- _Instruction_: Which lines below mention "этом"? Pick each one out.

======== Available data ========

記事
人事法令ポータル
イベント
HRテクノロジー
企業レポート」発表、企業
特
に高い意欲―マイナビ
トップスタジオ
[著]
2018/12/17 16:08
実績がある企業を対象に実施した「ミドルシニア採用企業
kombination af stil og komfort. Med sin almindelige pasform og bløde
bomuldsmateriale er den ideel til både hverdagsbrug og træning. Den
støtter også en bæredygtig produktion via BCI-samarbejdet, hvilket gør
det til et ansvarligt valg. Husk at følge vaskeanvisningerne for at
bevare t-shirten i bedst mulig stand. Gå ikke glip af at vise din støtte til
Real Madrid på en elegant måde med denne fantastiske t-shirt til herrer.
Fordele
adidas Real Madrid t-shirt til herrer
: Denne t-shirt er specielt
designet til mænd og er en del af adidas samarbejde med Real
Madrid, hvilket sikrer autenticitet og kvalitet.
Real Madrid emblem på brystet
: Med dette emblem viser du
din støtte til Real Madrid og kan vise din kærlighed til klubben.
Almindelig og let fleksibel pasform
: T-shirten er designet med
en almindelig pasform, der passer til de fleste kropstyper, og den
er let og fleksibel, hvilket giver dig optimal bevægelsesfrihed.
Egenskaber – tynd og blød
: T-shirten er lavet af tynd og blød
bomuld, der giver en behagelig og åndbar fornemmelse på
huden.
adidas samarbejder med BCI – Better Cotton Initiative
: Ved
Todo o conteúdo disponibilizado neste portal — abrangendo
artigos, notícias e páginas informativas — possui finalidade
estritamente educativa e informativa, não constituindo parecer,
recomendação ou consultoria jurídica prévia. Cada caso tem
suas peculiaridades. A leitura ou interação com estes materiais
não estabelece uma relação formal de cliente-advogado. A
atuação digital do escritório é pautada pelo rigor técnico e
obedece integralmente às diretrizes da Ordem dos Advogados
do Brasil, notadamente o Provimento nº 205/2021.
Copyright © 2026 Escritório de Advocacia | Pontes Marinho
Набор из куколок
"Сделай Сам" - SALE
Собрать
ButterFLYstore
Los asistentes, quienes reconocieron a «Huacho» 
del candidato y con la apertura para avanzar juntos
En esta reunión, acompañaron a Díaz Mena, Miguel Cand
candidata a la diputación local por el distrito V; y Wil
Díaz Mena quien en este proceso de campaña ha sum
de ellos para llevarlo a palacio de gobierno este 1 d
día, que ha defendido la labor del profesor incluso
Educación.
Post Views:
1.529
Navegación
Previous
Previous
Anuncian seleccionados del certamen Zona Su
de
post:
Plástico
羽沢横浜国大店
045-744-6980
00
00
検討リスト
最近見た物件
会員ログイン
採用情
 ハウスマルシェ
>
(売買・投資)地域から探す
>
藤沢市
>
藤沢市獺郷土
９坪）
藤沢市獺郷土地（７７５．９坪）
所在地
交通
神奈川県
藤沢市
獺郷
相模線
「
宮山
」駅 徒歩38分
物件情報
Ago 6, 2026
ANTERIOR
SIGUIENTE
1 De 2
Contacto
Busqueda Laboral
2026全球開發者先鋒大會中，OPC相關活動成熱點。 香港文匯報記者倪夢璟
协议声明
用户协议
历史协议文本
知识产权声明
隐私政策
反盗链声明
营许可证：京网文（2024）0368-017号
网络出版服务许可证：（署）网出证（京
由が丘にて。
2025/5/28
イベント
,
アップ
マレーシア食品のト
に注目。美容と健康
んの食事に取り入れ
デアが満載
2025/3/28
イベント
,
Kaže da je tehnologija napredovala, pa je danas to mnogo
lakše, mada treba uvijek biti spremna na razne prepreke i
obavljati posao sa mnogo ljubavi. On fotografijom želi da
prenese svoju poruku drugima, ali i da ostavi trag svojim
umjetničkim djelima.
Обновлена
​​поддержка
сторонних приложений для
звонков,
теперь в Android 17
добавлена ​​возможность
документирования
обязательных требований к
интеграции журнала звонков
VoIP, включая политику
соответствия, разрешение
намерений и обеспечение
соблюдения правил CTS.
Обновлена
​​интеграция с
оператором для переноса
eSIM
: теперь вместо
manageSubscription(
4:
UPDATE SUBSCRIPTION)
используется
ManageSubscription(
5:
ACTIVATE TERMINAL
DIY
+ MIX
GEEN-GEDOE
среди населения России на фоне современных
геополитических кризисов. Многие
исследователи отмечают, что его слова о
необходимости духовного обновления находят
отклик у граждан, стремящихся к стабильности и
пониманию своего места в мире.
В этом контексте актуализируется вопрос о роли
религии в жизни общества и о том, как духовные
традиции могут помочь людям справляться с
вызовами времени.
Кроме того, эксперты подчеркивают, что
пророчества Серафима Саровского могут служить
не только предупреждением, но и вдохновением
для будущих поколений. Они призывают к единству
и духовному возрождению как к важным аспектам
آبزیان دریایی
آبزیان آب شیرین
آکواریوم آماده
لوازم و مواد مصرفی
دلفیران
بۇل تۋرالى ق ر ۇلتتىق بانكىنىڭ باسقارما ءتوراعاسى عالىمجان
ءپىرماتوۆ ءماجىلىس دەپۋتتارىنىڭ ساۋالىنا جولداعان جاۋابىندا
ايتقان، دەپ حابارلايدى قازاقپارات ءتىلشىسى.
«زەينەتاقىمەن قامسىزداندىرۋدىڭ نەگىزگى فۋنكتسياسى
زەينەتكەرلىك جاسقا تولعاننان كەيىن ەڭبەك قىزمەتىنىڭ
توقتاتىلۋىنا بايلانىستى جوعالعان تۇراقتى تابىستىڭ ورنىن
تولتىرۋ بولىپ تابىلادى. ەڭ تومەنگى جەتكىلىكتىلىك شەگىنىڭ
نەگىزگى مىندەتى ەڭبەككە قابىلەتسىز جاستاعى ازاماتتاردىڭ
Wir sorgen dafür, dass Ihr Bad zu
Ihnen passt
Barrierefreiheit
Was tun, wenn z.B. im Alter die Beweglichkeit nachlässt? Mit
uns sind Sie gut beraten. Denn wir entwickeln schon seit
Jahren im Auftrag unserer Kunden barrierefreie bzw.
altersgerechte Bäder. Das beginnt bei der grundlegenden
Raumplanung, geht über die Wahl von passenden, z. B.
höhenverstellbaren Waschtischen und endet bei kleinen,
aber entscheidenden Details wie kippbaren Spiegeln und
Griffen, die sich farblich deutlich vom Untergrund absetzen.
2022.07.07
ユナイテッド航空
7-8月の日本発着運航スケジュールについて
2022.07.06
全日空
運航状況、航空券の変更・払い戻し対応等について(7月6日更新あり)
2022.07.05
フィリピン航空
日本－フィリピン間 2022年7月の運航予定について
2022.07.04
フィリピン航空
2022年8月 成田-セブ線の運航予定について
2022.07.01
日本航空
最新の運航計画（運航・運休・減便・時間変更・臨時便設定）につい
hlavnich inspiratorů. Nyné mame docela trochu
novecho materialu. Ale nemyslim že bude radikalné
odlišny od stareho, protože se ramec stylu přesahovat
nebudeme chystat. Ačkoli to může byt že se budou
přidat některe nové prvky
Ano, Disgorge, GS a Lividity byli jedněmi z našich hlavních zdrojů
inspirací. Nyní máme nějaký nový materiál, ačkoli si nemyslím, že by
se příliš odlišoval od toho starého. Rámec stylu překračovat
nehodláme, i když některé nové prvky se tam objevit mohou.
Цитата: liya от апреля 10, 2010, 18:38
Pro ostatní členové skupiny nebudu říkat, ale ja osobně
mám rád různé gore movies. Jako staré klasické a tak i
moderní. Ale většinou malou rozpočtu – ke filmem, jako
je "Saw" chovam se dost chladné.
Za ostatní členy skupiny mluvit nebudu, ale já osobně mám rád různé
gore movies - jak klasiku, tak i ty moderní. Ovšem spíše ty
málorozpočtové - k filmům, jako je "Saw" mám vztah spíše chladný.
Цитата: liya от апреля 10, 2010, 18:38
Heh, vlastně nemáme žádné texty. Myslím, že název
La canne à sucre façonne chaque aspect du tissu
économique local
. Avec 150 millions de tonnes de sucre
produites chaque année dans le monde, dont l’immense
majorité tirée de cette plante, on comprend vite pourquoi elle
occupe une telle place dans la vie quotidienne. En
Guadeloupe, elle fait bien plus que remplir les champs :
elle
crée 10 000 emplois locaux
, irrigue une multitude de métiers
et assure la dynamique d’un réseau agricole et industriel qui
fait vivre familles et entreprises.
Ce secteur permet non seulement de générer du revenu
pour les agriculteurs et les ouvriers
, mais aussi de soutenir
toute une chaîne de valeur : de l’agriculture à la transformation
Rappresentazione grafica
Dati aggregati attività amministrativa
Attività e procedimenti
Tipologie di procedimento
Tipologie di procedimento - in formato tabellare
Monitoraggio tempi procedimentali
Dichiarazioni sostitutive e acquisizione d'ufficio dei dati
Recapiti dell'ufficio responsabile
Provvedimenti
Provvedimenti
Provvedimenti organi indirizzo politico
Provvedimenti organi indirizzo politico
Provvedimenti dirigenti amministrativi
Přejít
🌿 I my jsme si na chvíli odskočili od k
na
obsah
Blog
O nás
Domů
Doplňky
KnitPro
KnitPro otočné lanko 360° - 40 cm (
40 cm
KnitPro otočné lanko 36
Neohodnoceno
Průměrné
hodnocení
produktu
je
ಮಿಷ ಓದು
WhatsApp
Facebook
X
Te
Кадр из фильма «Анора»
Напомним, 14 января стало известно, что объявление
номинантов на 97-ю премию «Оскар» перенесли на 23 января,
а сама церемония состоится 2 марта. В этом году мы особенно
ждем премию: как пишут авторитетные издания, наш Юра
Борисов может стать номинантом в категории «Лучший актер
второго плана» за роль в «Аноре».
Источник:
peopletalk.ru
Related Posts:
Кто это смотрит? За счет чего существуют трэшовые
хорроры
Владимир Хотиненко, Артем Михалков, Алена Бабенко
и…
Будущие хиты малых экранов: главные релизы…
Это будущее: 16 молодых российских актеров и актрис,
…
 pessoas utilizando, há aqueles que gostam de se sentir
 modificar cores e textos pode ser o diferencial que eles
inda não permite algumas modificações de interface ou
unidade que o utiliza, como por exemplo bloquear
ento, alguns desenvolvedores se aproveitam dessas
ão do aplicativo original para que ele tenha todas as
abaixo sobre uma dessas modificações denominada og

========

- _Output below_:
В этом контексте актуализируется вопрос о роли
а сама церемония состоится 2 марта. В этом году мы особенно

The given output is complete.